Let’s look at some ways to develop a give-get ratio that will help you create the impression you are a value-added player.
As you open your conversation, leverage and concisely position your preparation. Statements like “I've spoken with your team … It would be very helpful to understand … and before sharing some ideas …” can help accomplish this goal.
Demonstrating the fact that you are prepared gives you credibility and earns you time.
Map out your call
Your call map has four components. The first is the opening, during which you build rapport based on the homework you have done and the cues you are recognizing. In the opening you also spend one-and-a-half to two minutes outlining your credentials and those of your organization, and you show that you are prepared.

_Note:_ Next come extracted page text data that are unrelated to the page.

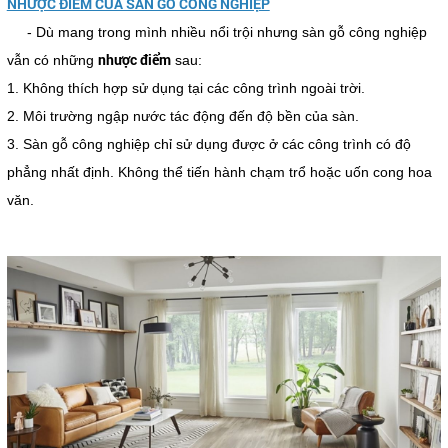
NHƯỢC ĐIỂM CỦA SÀN GỖ CÔNG NGHIỆP
- Dù mang trong mình nhiều nổi trội nhưng sàn gỗ công nghiệp
nhược điểm
vẫn có những
sau:
1. Không thích hợp sử dụng tại các công trình ngoài trời.
2. Môi trường ngập nước tác động đến độ bền của sàn.
3. Sàn gỗ công nghiệp chỉ sử dụng được ở các công trình có độ
phẳng nhất định. Không thể tiến hành chạm trổ hoặc uốn cong hoa
văn.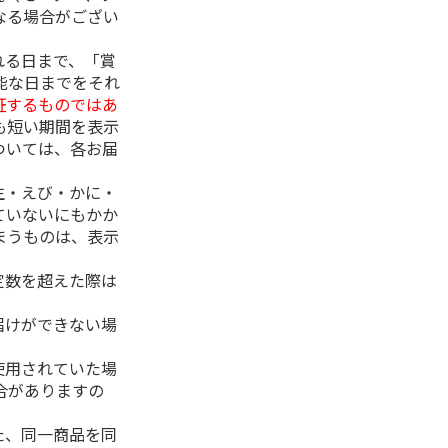
なる場合がござい
れる日まで、「賞
能な日までをそれ
証するものではあ
も短い期間を表示
ついては、各お届
生・えび・かに・
ていないにもかか
まうものは、表示
定数を超えた際は
。
届けができない場
使用されていた場
合がありますの
た、同一商品を同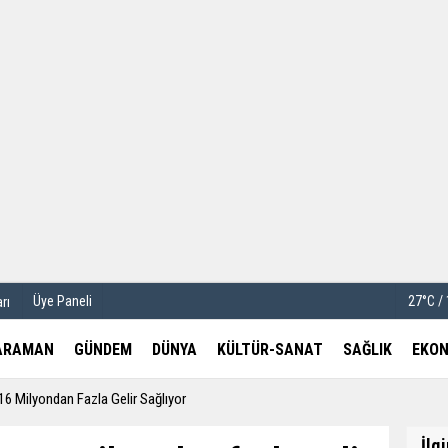
u
Köşe Yazarları
etleri
Video Galeri
Foto Galeri
Üye Paneli
27°C /
rı
ARAMAN
GÜNDEM
DÜNYA
KÜLTÜR-SANAT
SAĞLIK
EKON
6 Milyondan Fazla Gelir Sağlıyor
İlg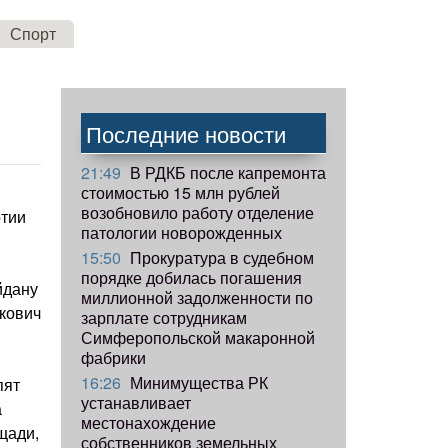
Спорт
Последние новости
21:49
В РДКБ после капремонта
стоимостью 15 млн рублей
возобновило работу отделение
ртии
патологии новорожденных
15:50
Прокуратура в судебном
порядке добилась погашения
йдану
миллионной задолженности по
укович
зарплате сотрудникам
Симферопольской макаронной
фабрики
16:26
Минимущества РК
пят
устанавливает
а
местонахождение
щади,
собственников земельных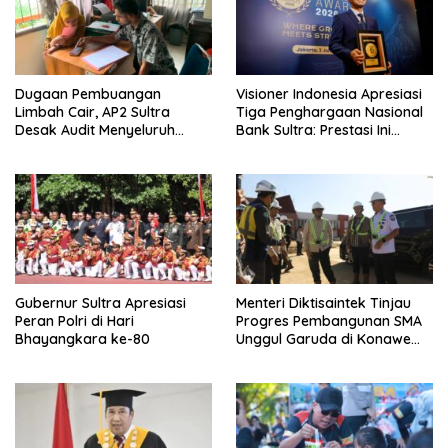
s
Dugaan Pembuangan
Visioner Indonesia Apresiasi
Limbah Cair, AP2 Sultra
Tiga Penghargaan Nasional
Desak Audit Menyeluruh
Bank Sultra: Prestasi Ini
Sistem IPAL RS Hermina
Bungkam Keraguan
Kendari Diusut Secara
terhadap Kepemimpinan
Hukum
Andri Permana
Gubernur Sultra Apresiasi
Menteri Diktisaintek Tinjau
Peran Polri di Hari
Progres Pembangunan SMA
Bhayangkara ke-80
Unggul Garuda di Konawe
Selatan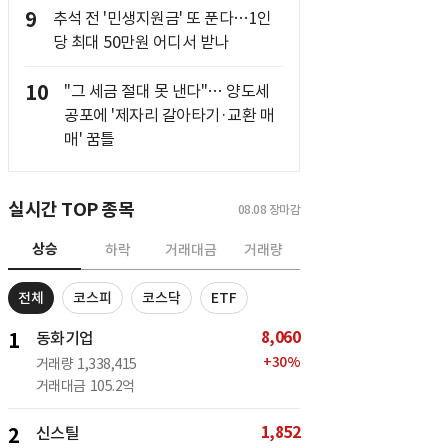
9
추석 전 '민생지원금' 또 푼다…1인
당 최대 50만원 어디서 받나
10
"그 세금 절대 못 낸다"… 양도세
공포에 '제자리 갈아타기·교환 매
매' 꿈틀
실시간 TOP 종목
08.08
장마감
상승
하락
거래대금
거래량
전체
코스피
코스닥
ETF
8,060
1
동화기업
+
30
%
거래량
1,338,415
거래대금
105.2억
1,852
2
신스틸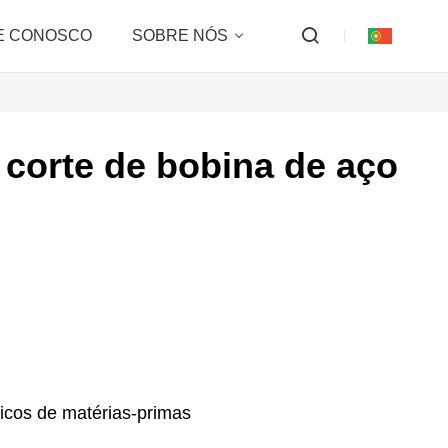
E CONOSCO
SOBRE NÓS
 corte de bobina de aço
icos de matérias-primas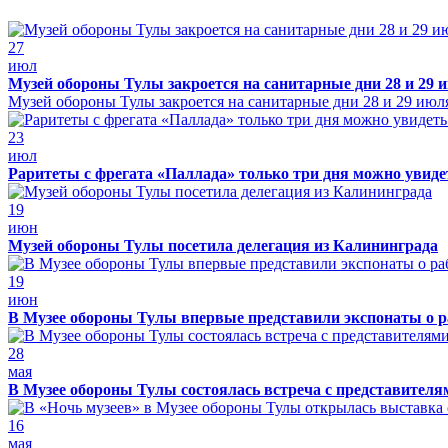
27
июл
Музей обороны Тулы закроется на санитарные дни 28 и 29 
Музей обороны Тулы закроется на санитарные дни 28 и 29 июл
23
июл
Раритеты с фрегата «Паллада» только три дня можно увид
19
июн
Музей обороны Тулы посетила делегация из Калининграда
19
июн
В Музее обороны Тулы впервые представили экспонаты о р
28
мая
В Музее обороны Тулы состоялась встреча с представителя
16
мая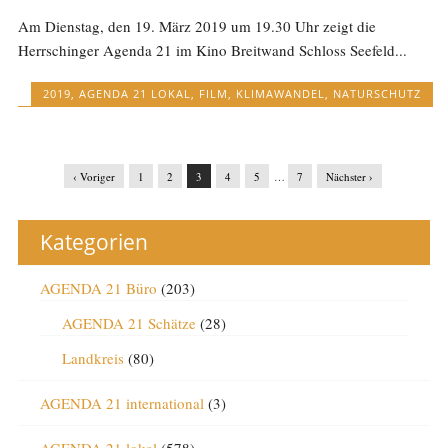
Am Dienstag, den 19. März 2019 um 19.30 Uhr zeigt die
Herrschinger Agenda 21 im Kino Breitwand Schloss Seefeld...
2019
,
AGENDA 21 LOKAL
,
FILM
,
KLIMAWANDEL
,
NATURSCHUTZ
‹ Voriger
1
2
3
4
5
…
7
Nächster ›
Kategorien
AGENDA 21 Büro
(203)
AGENDA 21 Schätze
(28)
Landkreis
(80)
AGENDA 21 international
(3)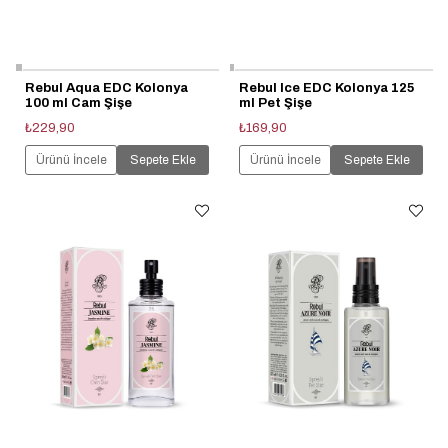
Rebul Aqua EDC Kolonya
Rebul Ice EDC Kolonya 125
100 ml Cam Şişe
ml Pet Şişe
₺229,90
₺169,90
Ürünü İncele
Sepete Ekle
Ürünü İncele
Sepete Ekle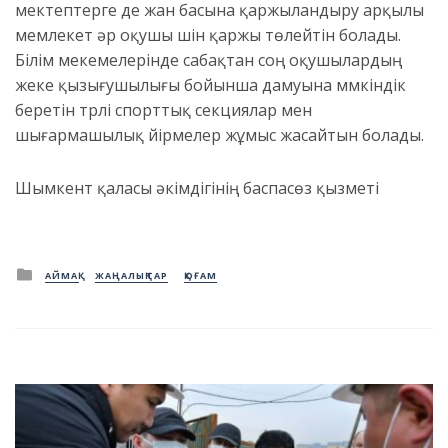
мектептерге де жан басына қаржыландыру арқылы
мемлекет әр оқушы үшін қаржы төлейтін болады.
Білім мекемелерінде сабақтан соң оқушылардың
жеке қызығушылығы бойынша дамуына мүмкіндік
беретін түрлі спорттық секциялар мен
шығармашылық үйірмелер жұмыс жасайтын болады.
Шымкент қаласы әкімдігінің баспасөз қызметі
Posted
АЙМАҚ
ЖАҢАЛЫҚТАР
ҚОҒАМ
in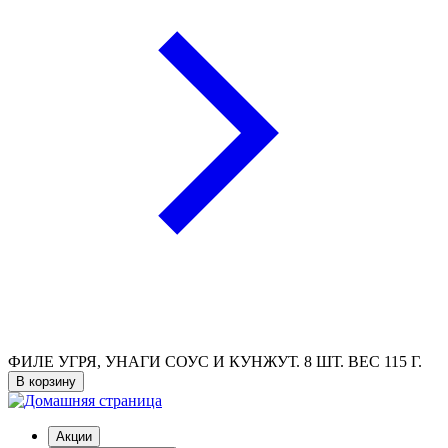
ФИЛЕ УГРЯ, УНАГИ СОУС И КУНЖУТ. 8 ШТ. ВЕС 115 Г.
В корзину
Акции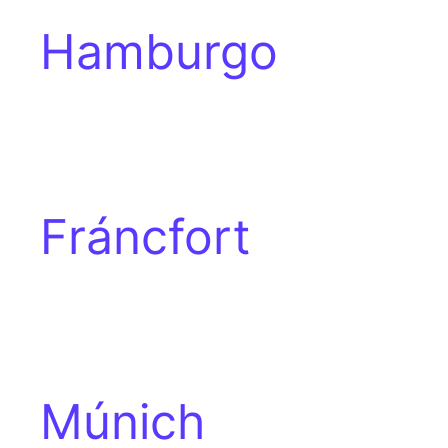
Hamburgo
Fráncfort
Múnich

The second component is the “need” dialogue. During your first call with a client or prospect, plan to spend most of your time learning about the client's needs, drilling down to learn more and taking notes. The third map component is positioning. At this point you begin to position your capabilities relative to the needs you have uncovered. Be sure to use examples, tailor key features and benefits of your products and check for feedback from the prospect or client.

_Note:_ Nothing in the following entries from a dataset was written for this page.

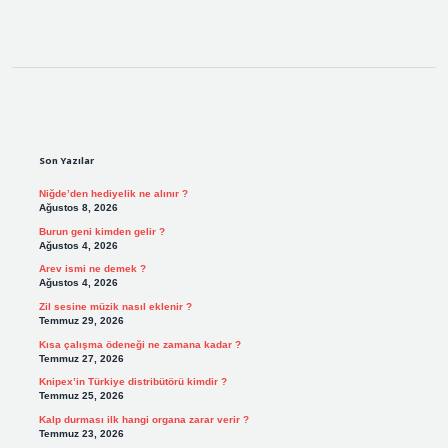
Sidebar
Son Yazılar
Niğde’den hediyelik ne alınır ?
Ağustos 8, 2026
Burun geni kimden gelir ?
Ağustos 4, 2026
Arev ismi ne demek ?
Ağustos 4, 2026
Zil sesine müzik nasıl eklenir ?
Temmuz 29, 2026
Kısa çalışma ödeneği ne zamana kadar ?
Temmuz 27, 2026
Knipex’in Türkiye distribütörü kimdir ?
Temmuz 25, 2026
Kalp durması ilk hangi organa zarar verir ?
Temmuz 23, 2026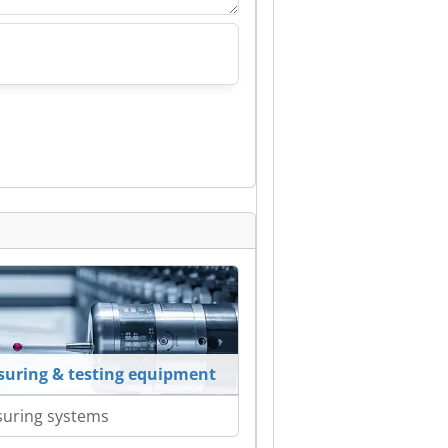
uring & testing equipment
uring systems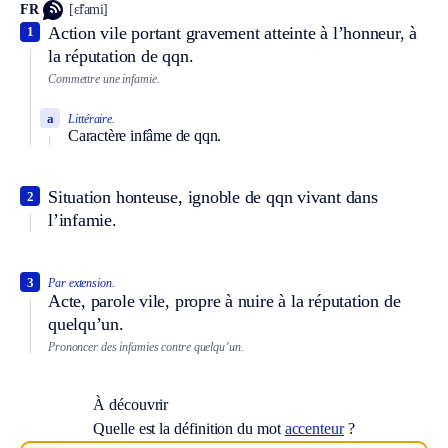
FR
[ɛ̃fami]
Action vile portant gravement atteinte à l’honneur, à
1
la réputation de qqn.
Commettre une infamie.
a
Littéraire.
Caractère infâme de qqn.
Situation honteuse, ignoble de qqn vivant dans
2
l’infamie.
3
Par extension.
Acte, parole vile, propre à nuire à la réputation de
quelqu’un.
Prononcer des infamies contre quelqu’un.
À découvrir
Quelle est la définition du mot
accenteur
?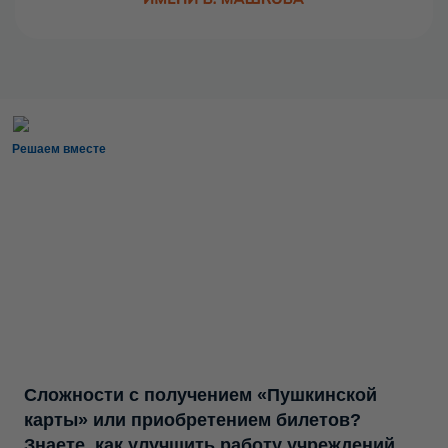
Решаем вместе
Сложности с получением «Пушкинской
карты» или приобретением билетов?
Знаете, как улучшить работу учреждений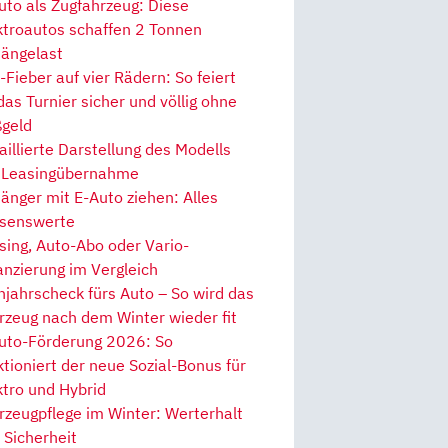
uto als Zugfahrzeug: Diese
ktroautos schaffen 2 Tonnen
ängelast
Fieber auf vier Rädern: So feiert
 das Turnier sicher und völlig ohne
geld
aillierte Darstellung des Modells
 Leasingübernahme
änger mit E-Auto ziehen: Alles
senswerte
sing, Auto-Abo oder Vario-
anzierung im Vergleich
hjahrscheck fürs Auto – So wird das
rzeug nach dem Winter wieder fit
uto-Förderung 2026: So
ktioniert der neue Sozial-Bonus für
ktro und Hybrid
rzeugpflege im Winter: Werterhalt
 Sicherheit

Advisors with the right “give-get ratio” encourage the client to schedule a follow-up meeting.
The final component is the closing. End on a specific next step, whether it is to meet an additional or senior decision maker or ask for the business there and then, as appropriate.
During your first contact with clients, they expect to provide you with fundamental information and lots more—if you ask for it. By positioning your preparation and asking effective questions, you earn the right to that information.
Once you understand your client’s needs, you can briefly talk about your capabilities in these areas. You must show that you grasp what the client has said and you have experience in that area. Instead of saying, "Let me think about it and get back to you," you should say something like this: "Let me give you some ideas on how we might be able to … "
Of course, often you will have to go back and refine your thinking, but during the client meeting you must show the potential value you can bring.
Manage your give-get
ratio during the dialogue
During a first call, you must “get” dialogue from the client about 70 percent of the time and never less than 50 percent of the time. For subsequent calls, 50-50 is appropriate.
You must “give” dialogue—the time you are asking questions—about 30 percent of the time. One way to do this is to trade information when you ask questions. This will show the client you have insights as well as strategic and technical substance. For example, you can say to the client: “We are seeing a move to … with many of our clients. How are you handling that?”
Use the first call to take a giant step toward closing. To accelerate your close, end each subsequent meeting with the next step firmly in place so that you are poised to keep moving forward until you close.